--- Material shown Enclosed Below ---

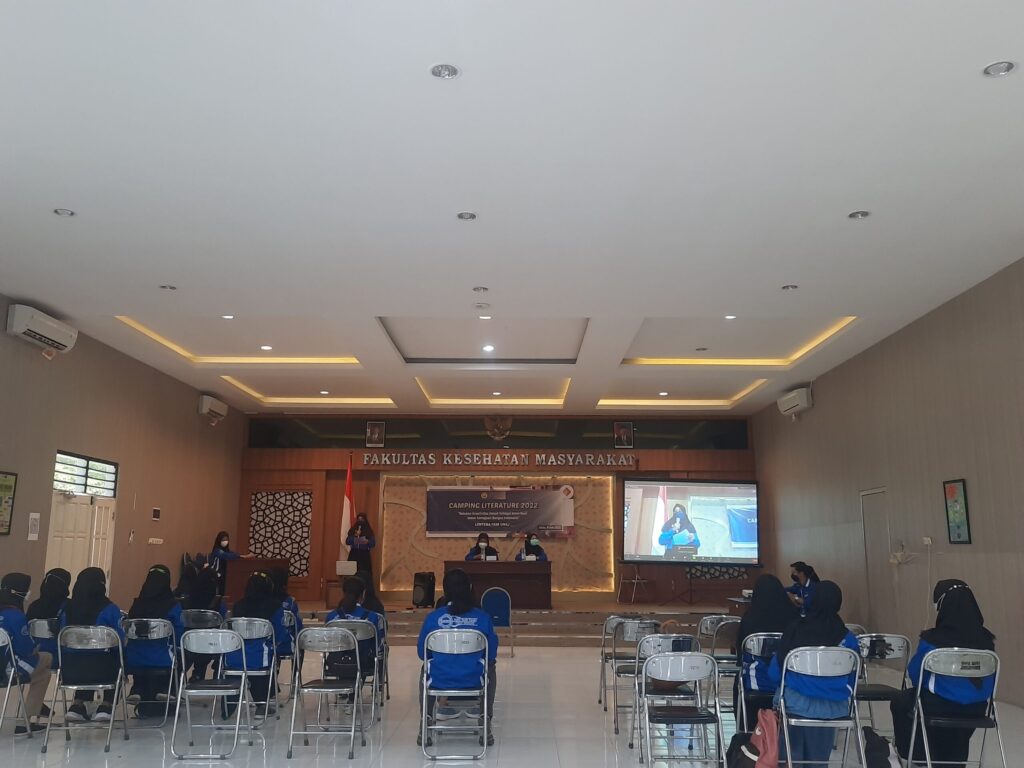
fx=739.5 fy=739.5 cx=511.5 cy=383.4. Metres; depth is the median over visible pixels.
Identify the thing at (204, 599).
woman
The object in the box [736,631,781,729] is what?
folding chair
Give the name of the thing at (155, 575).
woman
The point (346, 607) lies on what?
woman
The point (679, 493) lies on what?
projection screen
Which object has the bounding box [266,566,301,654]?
woman
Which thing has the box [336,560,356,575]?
laptop
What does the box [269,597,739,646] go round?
stage
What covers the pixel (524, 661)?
floor
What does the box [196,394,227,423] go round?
air conditioner
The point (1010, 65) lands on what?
ceiling light
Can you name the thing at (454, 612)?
woman
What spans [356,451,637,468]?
wall lettering
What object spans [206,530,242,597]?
woman
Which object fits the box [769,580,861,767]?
woman
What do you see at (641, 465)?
back wall
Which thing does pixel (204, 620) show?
folding chair
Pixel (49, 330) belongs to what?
air conditioner
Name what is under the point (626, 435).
framed portrait
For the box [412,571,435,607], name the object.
speaker
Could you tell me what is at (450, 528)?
banner
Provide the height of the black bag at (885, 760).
0.330 m
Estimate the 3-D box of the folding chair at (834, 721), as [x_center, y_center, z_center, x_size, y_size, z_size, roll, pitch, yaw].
[1.941,2.090,4.678,0.463,0.827,0.532,0,-11,1]
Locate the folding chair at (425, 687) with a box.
[420,628,488,760]
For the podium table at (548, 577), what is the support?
on the stage
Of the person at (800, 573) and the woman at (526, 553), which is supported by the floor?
the person at (800, 573)
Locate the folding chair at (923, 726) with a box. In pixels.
[903,647,1004,767]
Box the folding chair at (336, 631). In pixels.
[288,625,364,756]
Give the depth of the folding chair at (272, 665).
6.22 m
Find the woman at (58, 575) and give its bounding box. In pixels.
[25,568,71,662]
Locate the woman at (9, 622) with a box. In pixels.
[0,571,52,734]
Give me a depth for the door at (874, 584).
9.65 m
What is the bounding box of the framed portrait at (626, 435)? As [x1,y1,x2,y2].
[614,421,634,448]
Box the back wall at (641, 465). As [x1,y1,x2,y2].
[240,413,757,605]
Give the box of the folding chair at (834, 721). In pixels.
[776,644,863,765]
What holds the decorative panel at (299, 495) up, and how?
attached to the back wall at (641, 465)
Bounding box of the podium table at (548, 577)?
[444,560,551,609]
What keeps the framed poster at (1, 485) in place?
attached to the left wall at (1, 338)
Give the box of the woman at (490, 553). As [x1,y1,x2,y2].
[464,532,498,561]
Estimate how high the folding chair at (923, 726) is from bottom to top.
0.814 m
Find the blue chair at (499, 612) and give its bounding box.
[480,587,513,658]
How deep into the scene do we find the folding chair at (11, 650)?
5.48 m
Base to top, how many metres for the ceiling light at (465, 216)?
0.030 m
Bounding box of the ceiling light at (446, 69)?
[430,63,459,79]
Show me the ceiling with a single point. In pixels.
(573, 302)
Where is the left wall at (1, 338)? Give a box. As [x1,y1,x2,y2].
[0,292,244,624]
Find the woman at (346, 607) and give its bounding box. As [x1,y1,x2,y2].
[329,574,381,698]
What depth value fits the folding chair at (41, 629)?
6.19 m
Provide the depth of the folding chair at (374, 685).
6.21 m
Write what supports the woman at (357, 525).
on the stage
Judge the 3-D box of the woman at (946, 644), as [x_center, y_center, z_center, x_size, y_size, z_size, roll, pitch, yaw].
[2.818,1.919,4.825,0.557,1.105,0.638,0,-11,1]
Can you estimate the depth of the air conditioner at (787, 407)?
11.74 m
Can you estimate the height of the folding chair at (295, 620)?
0.797 m
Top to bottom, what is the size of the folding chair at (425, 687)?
0.819 m
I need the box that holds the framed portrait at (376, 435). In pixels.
[365,421,384,447]
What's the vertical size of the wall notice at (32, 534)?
0.294 m
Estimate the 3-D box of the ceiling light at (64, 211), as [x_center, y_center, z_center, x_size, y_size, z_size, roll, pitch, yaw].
[-3.531,-1.358,5.831,0.149,0.027,0.147,0,-11,1]
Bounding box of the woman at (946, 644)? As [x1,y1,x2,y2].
[894,579,998,767]
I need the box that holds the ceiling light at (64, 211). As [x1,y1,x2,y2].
[53,207,75,217]
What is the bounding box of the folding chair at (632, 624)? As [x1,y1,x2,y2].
[608,619,660,728]
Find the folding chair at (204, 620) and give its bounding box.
[180,609,222,629]
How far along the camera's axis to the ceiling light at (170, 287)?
7.63 m
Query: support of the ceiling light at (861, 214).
in the ceiling
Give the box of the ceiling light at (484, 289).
[472,285,488,292]
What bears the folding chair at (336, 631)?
on the floor
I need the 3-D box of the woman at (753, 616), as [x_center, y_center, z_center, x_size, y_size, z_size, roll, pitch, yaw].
[1.927,2.026,5.562,0.511,1.068,0.655,0,-11,1]
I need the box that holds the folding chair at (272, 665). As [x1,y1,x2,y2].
[218,616,276,725]
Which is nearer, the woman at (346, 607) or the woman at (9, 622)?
the woman at (9, 622)
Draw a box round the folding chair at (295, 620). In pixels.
[275,612,299,699]
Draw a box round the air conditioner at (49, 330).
[5,303,77,355]
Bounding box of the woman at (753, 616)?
[734,574,796,719]
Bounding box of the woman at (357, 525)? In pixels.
[344,513,376,576]
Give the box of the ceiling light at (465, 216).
[456,211,476,221]
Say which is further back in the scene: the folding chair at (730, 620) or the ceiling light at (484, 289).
the ceiling light at (484, 289)
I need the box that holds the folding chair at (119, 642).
[43,625,128,750]
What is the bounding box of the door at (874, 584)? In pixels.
[859,488,893,632]
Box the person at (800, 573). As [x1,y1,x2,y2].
[786,562,819,610]
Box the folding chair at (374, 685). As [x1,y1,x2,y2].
[327,620,381,722]
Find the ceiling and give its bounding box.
[0,0,1023,423]
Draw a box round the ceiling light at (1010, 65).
[983,60,1015,77]
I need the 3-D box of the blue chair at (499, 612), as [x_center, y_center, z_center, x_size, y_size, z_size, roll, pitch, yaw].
[-0.243,3.187,9.810,0.481,0.860,0.519,0,-11,1]
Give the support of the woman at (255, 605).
on the folding chair at (272, 665)
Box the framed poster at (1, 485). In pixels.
[0,470,17,535]
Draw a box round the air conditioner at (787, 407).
[776,386,812,417]
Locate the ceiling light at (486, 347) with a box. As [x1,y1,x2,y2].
[481,343,494,352]
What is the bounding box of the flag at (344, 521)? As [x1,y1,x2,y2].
[338,453,354,562]
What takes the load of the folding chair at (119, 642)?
on the floor
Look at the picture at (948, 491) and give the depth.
7.58 m
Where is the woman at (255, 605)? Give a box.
[226,569,285,717]
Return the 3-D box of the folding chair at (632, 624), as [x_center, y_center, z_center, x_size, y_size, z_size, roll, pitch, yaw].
[1.090,2.439,6.202,0.464,0.803,0.531,0,-11,1]
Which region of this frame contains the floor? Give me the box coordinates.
[0,643,1023,767]
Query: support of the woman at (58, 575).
on the folding chair at (41, 629)
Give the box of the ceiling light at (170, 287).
[159,283,176,290]
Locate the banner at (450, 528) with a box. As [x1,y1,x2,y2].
[425,484,575,537]
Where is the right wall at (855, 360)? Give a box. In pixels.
[751,254,1023,720]
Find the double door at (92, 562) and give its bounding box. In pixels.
[46,452,117,596]
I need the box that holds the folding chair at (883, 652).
[856,633,911,738]
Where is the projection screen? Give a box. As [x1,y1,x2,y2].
[621,477,760,567]
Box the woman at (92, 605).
[56,565,124,723]
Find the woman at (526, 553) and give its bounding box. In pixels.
[515,532,547,560]
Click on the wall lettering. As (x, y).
(543, 457)
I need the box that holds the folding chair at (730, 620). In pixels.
[699,613,741,712]
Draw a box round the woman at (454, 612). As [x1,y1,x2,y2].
[416,571,499,744]
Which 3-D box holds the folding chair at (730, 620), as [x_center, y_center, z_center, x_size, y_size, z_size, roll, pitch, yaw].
[1.973,2.553,6.726,0.466,0.824,0.515,0,-11,1]
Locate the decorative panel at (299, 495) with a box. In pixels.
[248,489,311,574]
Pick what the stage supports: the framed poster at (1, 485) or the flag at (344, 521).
the flag at (344, 521)
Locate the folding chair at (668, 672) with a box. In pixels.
[636,651,724,767]
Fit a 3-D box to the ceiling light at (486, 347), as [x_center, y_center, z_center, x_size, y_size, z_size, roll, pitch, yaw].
[-0.332,-0.500,10.467,0.172,0.032,0.174,3,-11,-16]
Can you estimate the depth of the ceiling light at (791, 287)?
7.49 m
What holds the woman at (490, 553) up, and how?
on the stage
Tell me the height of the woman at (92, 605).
1.137 m
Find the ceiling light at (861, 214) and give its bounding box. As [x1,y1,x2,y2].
[848,209,870,219]
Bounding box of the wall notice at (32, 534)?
[27,512,40,540]
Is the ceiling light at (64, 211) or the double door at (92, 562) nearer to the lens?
the ceiling light at (64, 211)
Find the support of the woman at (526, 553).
on the stage
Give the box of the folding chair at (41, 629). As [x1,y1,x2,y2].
[26,616,60,669]
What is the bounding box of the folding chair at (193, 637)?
[169,627,253,757]
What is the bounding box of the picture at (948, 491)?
[943,478,971,544]
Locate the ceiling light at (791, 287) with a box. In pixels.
[781,284,797,291]
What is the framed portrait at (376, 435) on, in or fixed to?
attached to the back wall at (641, 465)
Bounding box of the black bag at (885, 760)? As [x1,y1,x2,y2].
[861,727,891,767]
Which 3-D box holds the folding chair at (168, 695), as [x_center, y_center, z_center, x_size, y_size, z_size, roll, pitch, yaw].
[-2.979,2.359,6.059,0.454,0.803,0.538,0,-11,1]
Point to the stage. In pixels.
(401, 616)
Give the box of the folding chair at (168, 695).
[118,617,179,728]
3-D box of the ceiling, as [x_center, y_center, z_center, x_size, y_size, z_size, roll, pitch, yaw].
[-0.149,-1.319,6.791,9.840,0.197,13.858,0,-11,1]
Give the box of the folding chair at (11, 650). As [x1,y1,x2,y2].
[0,626,34,737]
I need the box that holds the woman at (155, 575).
[126,563,183,711]
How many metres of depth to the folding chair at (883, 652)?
5.45 m
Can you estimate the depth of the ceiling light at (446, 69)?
4.06 m
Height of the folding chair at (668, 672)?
0.806 m
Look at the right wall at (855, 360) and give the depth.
8.44 m
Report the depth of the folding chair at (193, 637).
5.27 m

--- End of Enclosed Material shown ---

● What you have to do
At the line with "Look at the right", begin reproducing the material above exactly, and continue through its last line.

● Answer box
Look at the right wall at (855, 360) and give the depth.
8.44 m
Report the depth of the folding chair at (193, 637).
5.27 m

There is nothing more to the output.